There are at least three reasons why energy matters. The first involves Einstein's famous equation E = mc2. Simply put, it says that energy and mass are equal, up to the c2 term, which is really nothing more than a conversion factor used much like how you would convert inches to feet. Thus having high energy means you can make high-mass particles. The high energy that was available at the Tevatron and the even higher energy available at the LHC means that researchers have the ability to make high-mass particles.
A second reason to use high-energy beams stems from the world of quantum mechanics. All light and matter have a wavelength. Wavelength and energy have an inverse relationship: the higher the energy, the shorter the wavelength. A shorter wavelength is nice because it acts as a more precise probe, allowing us to see smaller things. In order to see whether quarks, which are already pretty small, have something inside them will require even shorter wavelengths. Given that there is circumstantial evidence that quarks are not the final story in mankind's long quest to find the smallest building blocks of matter, there is a strong motivation to make higher-energy beams as a way to find the next layer in the quantum onion.

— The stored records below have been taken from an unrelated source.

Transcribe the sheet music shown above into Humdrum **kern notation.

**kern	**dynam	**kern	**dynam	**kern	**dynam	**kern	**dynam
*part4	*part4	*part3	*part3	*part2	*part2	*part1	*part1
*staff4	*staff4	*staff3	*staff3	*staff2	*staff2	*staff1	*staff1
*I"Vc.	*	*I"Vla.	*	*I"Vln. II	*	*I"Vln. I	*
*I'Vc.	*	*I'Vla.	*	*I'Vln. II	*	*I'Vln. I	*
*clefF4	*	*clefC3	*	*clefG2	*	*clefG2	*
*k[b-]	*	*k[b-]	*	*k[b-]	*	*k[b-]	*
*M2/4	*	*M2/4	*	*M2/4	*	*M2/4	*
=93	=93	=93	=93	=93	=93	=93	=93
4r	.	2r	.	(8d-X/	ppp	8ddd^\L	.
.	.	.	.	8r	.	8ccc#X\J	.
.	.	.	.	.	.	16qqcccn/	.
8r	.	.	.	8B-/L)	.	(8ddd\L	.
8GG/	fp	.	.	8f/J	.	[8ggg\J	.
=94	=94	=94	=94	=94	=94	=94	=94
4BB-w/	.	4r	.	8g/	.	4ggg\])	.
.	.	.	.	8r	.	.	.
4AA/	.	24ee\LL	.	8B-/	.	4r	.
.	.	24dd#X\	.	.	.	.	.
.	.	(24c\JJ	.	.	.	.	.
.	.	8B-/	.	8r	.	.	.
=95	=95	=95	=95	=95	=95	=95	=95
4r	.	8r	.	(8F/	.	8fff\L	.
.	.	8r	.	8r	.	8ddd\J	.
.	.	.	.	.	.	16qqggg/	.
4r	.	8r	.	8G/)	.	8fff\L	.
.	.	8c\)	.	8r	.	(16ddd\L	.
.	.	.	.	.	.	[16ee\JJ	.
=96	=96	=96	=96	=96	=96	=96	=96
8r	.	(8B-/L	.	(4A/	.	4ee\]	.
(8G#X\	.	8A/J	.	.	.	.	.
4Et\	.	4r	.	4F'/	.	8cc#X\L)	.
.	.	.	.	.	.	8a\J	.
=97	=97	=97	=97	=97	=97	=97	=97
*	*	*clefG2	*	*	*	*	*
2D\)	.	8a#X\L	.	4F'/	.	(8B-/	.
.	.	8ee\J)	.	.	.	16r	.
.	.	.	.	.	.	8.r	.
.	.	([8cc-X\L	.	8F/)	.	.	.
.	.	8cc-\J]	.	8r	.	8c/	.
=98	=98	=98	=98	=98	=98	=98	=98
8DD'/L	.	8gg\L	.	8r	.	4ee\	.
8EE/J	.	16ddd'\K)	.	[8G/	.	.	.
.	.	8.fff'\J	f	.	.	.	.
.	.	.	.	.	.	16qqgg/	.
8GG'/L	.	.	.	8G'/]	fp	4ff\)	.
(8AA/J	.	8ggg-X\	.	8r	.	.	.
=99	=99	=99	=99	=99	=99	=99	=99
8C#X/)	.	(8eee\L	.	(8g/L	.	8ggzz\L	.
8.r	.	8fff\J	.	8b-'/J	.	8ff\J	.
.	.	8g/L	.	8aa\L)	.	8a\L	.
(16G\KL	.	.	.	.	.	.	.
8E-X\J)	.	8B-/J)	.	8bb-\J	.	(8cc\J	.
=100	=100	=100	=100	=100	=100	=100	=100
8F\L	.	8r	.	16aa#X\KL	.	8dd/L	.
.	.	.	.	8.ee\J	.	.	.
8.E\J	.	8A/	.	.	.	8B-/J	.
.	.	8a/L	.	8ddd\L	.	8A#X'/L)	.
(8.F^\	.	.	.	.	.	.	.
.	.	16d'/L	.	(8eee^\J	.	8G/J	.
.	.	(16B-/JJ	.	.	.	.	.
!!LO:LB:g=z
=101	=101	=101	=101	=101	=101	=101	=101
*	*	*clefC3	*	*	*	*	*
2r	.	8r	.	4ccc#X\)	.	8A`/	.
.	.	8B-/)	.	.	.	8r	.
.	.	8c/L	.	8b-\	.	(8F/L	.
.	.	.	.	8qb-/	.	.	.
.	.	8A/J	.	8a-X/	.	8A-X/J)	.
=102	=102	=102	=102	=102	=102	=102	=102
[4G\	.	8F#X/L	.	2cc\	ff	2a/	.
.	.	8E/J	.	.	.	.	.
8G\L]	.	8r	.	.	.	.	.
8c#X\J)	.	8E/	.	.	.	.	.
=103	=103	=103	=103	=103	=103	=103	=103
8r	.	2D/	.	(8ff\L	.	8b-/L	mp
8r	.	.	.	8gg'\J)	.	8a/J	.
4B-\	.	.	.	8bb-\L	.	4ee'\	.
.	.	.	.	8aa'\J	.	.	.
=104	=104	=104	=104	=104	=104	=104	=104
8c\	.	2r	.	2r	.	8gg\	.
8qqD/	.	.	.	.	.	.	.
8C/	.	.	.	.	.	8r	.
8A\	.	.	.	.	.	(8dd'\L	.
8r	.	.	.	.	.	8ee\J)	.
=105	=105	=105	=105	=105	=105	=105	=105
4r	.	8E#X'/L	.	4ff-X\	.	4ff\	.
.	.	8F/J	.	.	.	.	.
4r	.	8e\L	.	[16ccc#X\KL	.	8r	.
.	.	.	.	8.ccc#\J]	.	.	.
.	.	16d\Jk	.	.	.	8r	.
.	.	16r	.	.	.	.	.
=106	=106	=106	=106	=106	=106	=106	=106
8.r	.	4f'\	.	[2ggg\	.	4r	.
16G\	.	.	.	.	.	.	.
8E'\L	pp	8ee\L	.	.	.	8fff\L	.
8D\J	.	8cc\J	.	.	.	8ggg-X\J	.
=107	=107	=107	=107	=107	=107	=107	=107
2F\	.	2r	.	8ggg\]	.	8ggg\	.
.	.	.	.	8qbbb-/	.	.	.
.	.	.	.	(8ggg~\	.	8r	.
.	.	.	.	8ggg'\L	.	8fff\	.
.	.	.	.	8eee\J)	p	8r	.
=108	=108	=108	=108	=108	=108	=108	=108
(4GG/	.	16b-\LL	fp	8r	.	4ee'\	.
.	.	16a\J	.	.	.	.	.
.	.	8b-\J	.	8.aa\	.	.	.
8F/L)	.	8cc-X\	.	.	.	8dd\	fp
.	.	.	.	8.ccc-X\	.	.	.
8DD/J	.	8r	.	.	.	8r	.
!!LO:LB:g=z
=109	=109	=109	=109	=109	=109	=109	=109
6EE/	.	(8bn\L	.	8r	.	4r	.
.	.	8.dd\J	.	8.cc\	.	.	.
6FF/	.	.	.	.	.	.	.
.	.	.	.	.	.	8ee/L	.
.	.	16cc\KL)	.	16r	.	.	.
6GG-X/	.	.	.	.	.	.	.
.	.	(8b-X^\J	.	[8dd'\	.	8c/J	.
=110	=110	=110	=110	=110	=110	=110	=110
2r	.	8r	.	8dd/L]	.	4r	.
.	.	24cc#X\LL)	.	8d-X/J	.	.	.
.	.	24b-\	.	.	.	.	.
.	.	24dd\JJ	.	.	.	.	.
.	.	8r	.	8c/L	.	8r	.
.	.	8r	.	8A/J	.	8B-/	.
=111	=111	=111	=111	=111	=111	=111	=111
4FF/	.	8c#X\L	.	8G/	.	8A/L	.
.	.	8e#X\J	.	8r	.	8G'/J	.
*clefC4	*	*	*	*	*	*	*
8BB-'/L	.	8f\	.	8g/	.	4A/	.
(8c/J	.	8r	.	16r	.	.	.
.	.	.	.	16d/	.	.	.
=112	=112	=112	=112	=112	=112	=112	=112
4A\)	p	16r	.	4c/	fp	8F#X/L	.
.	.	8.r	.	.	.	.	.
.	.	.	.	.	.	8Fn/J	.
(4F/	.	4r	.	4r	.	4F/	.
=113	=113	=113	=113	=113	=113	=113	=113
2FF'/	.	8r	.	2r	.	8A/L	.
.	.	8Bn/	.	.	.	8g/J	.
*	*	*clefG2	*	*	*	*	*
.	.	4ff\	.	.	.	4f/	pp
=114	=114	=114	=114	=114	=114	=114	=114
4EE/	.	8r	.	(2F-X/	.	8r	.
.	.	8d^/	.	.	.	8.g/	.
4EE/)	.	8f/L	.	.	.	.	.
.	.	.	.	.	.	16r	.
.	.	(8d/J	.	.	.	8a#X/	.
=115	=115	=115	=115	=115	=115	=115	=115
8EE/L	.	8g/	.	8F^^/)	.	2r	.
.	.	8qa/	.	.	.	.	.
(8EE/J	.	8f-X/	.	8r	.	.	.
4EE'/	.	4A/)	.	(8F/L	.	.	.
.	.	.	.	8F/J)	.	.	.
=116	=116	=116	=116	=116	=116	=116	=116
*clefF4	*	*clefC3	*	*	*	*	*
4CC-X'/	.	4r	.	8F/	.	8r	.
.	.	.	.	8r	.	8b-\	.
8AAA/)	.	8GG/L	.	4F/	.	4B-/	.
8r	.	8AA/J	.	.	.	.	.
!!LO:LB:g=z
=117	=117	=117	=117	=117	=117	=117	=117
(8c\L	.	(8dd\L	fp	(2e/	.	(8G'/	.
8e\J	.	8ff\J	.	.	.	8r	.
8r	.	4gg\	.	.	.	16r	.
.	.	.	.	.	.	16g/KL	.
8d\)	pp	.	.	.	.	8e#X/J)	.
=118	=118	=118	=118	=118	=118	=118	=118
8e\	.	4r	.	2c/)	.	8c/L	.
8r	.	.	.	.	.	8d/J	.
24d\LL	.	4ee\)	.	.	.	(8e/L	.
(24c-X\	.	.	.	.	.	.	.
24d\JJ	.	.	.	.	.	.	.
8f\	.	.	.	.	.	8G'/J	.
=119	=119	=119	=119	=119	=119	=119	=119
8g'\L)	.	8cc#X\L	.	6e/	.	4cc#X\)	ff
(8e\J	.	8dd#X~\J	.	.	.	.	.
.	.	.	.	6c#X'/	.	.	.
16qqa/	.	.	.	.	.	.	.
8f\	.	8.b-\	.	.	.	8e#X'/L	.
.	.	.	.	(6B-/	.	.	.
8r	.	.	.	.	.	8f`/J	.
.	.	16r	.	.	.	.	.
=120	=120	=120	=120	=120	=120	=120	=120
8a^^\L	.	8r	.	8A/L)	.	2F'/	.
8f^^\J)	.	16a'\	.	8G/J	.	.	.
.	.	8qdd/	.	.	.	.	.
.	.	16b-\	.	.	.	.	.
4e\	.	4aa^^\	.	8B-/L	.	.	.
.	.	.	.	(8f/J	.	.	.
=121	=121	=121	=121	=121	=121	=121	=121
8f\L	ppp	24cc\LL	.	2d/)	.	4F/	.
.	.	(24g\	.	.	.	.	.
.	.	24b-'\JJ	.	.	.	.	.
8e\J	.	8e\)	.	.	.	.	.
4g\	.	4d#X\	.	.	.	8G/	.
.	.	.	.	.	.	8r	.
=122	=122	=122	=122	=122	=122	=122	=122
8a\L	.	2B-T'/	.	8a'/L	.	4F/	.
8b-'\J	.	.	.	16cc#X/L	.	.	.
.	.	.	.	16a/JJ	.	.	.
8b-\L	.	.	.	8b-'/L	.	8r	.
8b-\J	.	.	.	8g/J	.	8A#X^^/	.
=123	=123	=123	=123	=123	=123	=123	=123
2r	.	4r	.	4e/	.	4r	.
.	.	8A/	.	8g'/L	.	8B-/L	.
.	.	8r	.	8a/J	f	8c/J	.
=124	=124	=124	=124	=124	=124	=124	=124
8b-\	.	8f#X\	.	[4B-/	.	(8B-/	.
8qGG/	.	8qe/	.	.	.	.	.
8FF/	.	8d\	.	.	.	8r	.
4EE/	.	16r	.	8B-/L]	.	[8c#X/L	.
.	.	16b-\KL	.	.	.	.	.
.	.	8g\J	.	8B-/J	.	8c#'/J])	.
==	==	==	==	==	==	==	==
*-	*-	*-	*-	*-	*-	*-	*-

The third reason to make very high-energy beams is that high-energy collisions result in the hottest possible temperatures. An LHC collision can generate temperatures that are 100,000 times hotter than the center of the Sun, heating matter to temperatures last common in the universe 14 billion years ago, a scant trillionth of a second after the Big Bang. Higher-energy collisions allow us to peer further and further back in time, approaching the moment of creation itself.
If we learn more about heavier and smaller particles, we will learn more about how the universe came into existence and will better understand the building blocks of the matter that make up everything we've ever seen. These ageless questions have bothered mankind for millennia. More energy brings us closer to the answer.